With all that said, in 2008 (based on the first 10 days of 2008) I will:
• Listen more. There’s a whole world around me. People. Flowers. Animals. Life!!
• Talk more. Nobody can read my mind. But they certainty read silence any way they want. And I’m usually not going to like what they come up with. People assume all kinds of things when they don’t have information. Sad, but true.
• I’ll call my mom more. Seriously, I miss my mom. A lot. We text every now and then, but that’s no substitute for talking. Real-time talking. PICKING UP THE PHONE. What a concept. Yes, I will call my mom more.

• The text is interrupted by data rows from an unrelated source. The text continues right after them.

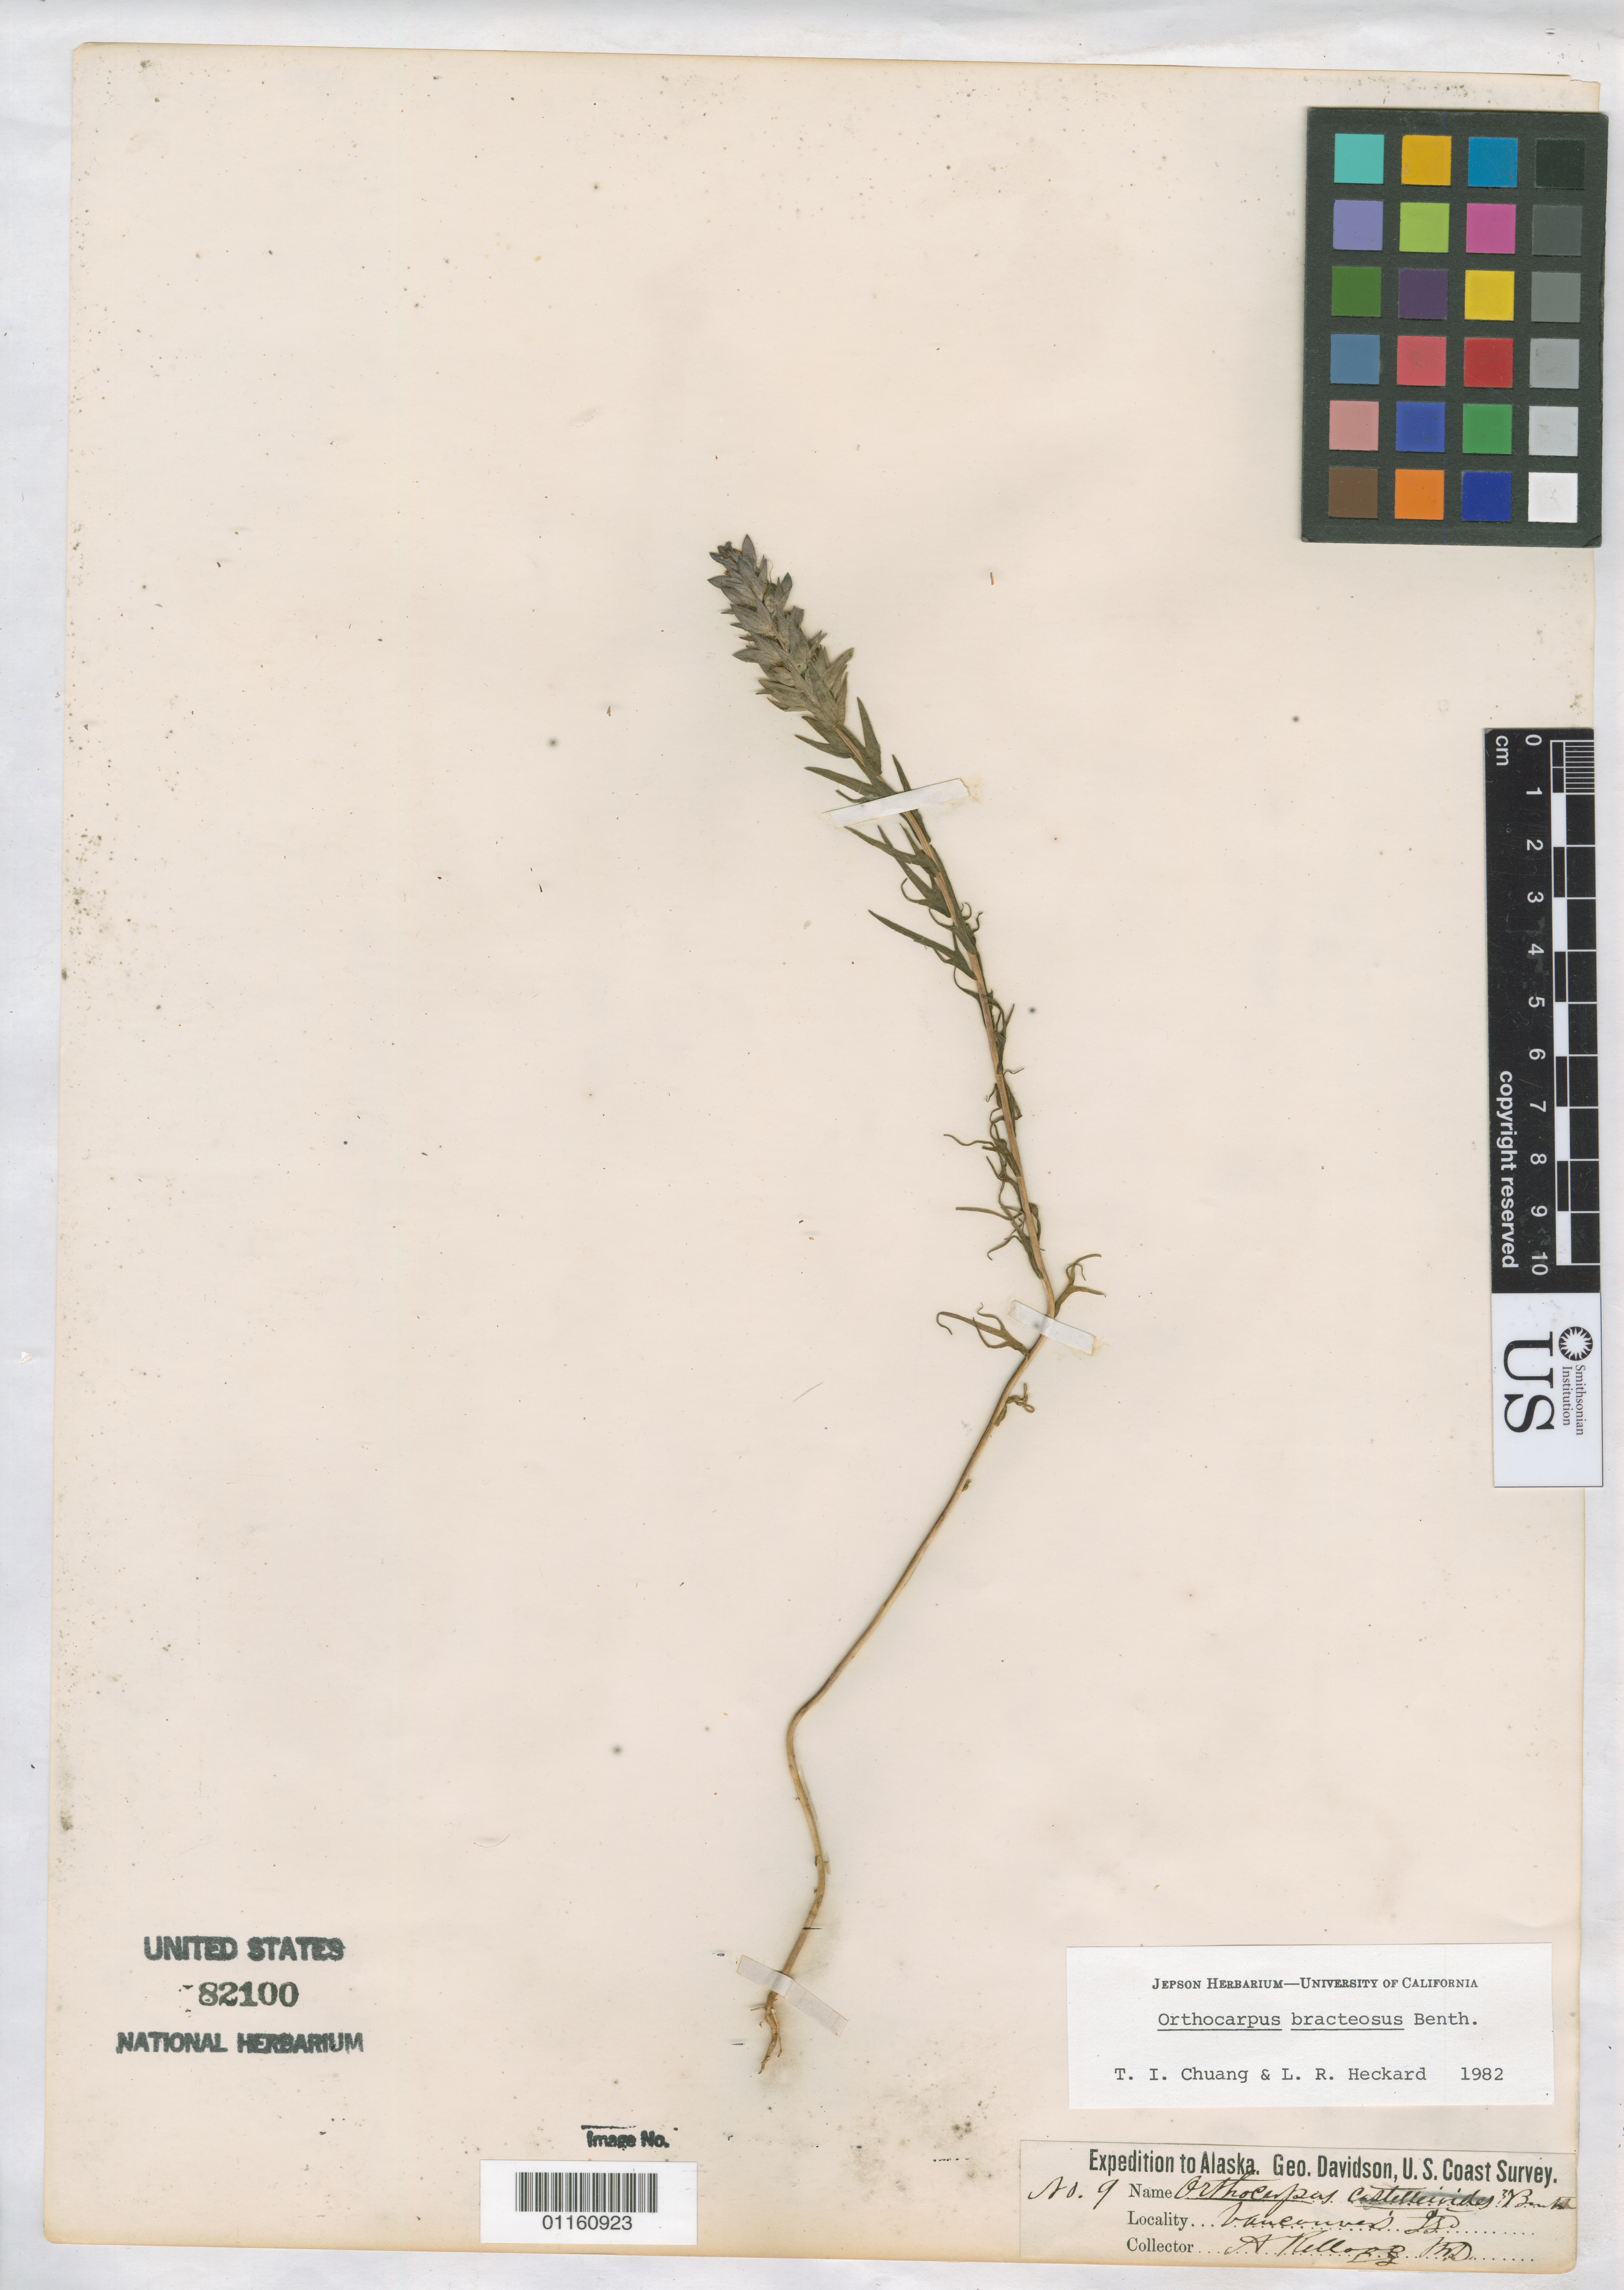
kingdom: Plantae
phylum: Tracheophyta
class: Magnoliopsida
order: Lamiales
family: Orobanchaceae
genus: Orthocarpus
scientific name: Orthocarpus bracteosus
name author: Benth.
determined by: Chuang, T. I.; Heckard, Lawrence R.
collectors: A. Kellogg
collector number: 9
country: Canada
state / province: British Columbia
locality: Vancouver Island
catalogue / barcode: US 82100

• Set small-term goals for myself. And stick to them. I have a couple of milestones coming up. Yay me!
• I’ll use my new book of trees that I got for Christmas from Linda. I’m busting at the seams waiting for the trees to sprout leaves so I can start making a life list of what trees I’ve seen. (This is part of noticing the whole world around me)
• Laugh. I sometimes get caught up in the seriousness of life, when laughter will fix a lot. Or will at least lighten a situation. I’m not talking about busting out laughing during a tragic situation. I’m talking about finding laughter in everyday life.
• Each day, I’ll write a few things down that went RIGHT. As an person who religiously journals every day, I realized in 2007 how much time I spent on the negative. This is so non-productive. Sure, it was a part of the day. But it doesn’t have to be the whole day. Heck, I’ll even draw myself a picture of the day’s successes.
• I’ll make a honest crack at procrastination. It’s something I don’t like to admit, but I do procrastinate. I will take action. Instead of taking the Scarlett O’Hara attitude “I’ll think about that tomorrow.” Well, for me tomorrow turns into next week. And next month. Yeah, that has to stop.
• Perfectionism. Um, this one is dependent on what it is. When I look at my bathroom sink and it’s full of hair and toothpaste, I kinda lose it. I don’t see how somebody can deal with that. Yuck! And the sink usually leads me to scrubbing everything else in the bathroom. And then out into the front room…yeah…so I guess it depends on what it is. But I’m not lowering certain standards at how long I’ll look at hair in my sink.
• I’ll eat my vegetables. No really. I will.
I’m sure there are more. More will be added. These are just ones that I’ve thought of in 10 short days. The first 10 days of 2008.
The year 2007 had it’s challenges. This year, there is to be NO MORE DRAMA. I can’t predict if there will be tragedy or pain. But I can say that the drama is over. Here’s to a wonderful year. A year minus all the drama. Drama is for television. And even for other people probably, but it’s not for my life. Not anymore.
So, welcome 2008. Welcome to life. Welcome to love, joy. Good stuff and bad.